According to Heidemarie Wieczorek-Zeul, German Minister for Economic Cooperation and Development, the health care system also has to face up to the matter of sexual violence. Ideally, there would be more hospitals offering rehabilitation measures to these women, including legal advice. The German Development Ministry is supporting such a hospital in Nigeria.

No matter where or under which circumstances women become victims of sexual violence, support has to be provided on a long-term basis – in all areas of life. All experts taking part in the Berlin conference on violence against women in conflicts organised by InWEnt and UNIFEM in Berlin on the International Women’s Day, March 8, strongly agreed on this.

Marijana Senjak, who has been working with rape victims in a Bosnian Women’s Therapy Centre for 16 years, underscored the importance of “rapidly creating new structures” in the work with traumatised persons. Beyond medical and legal considerations, the major challenges are professional education, reintegration and psychosocial tasks: “Trauma work always takes time.”

Media coverage also plays a considerable role, Senjak argues. It should not only inform about the incidents, but also elucidate the various reasons and consequences. It is therefore important that journalists understand their work as an educational duty.

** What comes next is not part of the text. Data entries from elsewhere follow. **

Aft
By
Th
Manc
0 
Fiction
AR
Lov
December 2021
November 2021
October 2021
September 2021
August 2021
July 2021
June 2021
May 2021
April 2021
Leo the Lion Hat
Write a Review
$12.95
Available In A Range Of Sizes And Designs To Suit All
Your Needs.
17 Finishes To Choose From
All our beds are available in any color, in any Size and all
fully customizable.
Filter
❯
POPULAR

Especially in poor and politically unstable countries it is often difficult to meet such requirements straight away. For instance, there are not enough trained specialists for the appropriate psychological care of people who have been traumatised by the experience of massive violence. Frank Neuner, a psychology professor in Bielefeld (Germany), reports that in Uganda there are only one or two psychiatrists and an equally small number of clinical psychologists. The same applies to Liberia and Congo. In cooperation with colleagues, Neuner has developed a special procedure of trauma therapy which he thinks even trained amateurs are capable of implementing. He takes a pragmatic approach: “If there is no other choice, we can’t but teach laypersons to treat the victims.”

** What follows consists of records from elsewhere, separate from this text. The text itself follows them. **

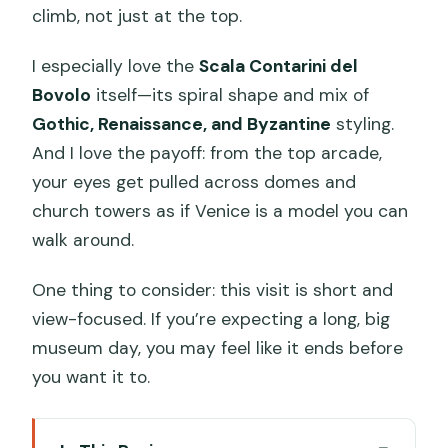
climb, not just at the top.
I especially love the
Scala Contarini del
Bovolo
itself—its spiral shape and mix of
Gothic, Renaissance, and Byzantine
styling.
And I love the payoff: from the top arcade,
your eyes get pulled across domes and
church towers as if Venice is a model you can
walk around.
One thing to consider: this visit is short and
view-focused. If you’re expecting a long, big
museum day, you may feel like it ends before
you want it to.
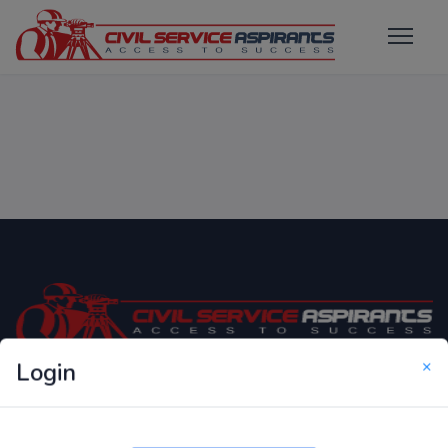
×
Login
Only Website which focuses on Syllabus wise MCQ
Questions for Competitive Exams.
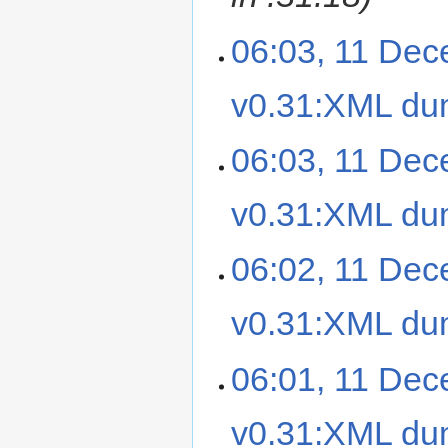
06:03, 11 De
v0.31:XML d
06:03, 11 De
v0.31:XML d
06:02, 11 De
v0.31:XML d
06:01, 11 De
v0.31:XML d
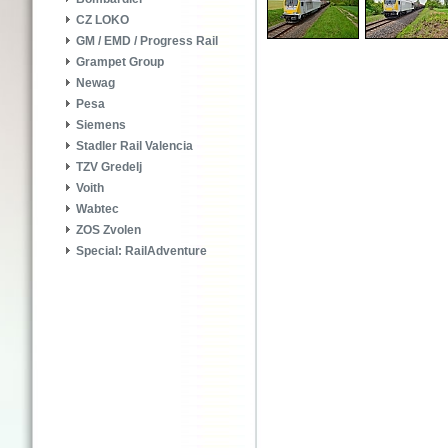
CZ LOKO
GM / EMD / Progress Rail
Grampet Group
Newag
Pesa
Siemens
Stadler Rail Valencia
TZV Gredelj
Voith
Wabtec
ZOS Zvolen
Special: RailAdventure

The role of men also has to be given closer consideration – yet clichés have to be carefully avoided, Neuner warns. Muriel Volpellier from the International Rehabi­­li­tation Council for Torture Victims (IRCT) in Denmark points out the fundamental importance of involving men in violence prevention measures; but in order to do that, they have to be given the chance. And not only women are victims of sexual ­violence: approximately 10 % of traumatised people seeking her advice are actually men. Not only do they have to be treated for their own sake, but also because they carry their experiences into their families. Men who have been victims of rape are much more likely to become rapists themselves.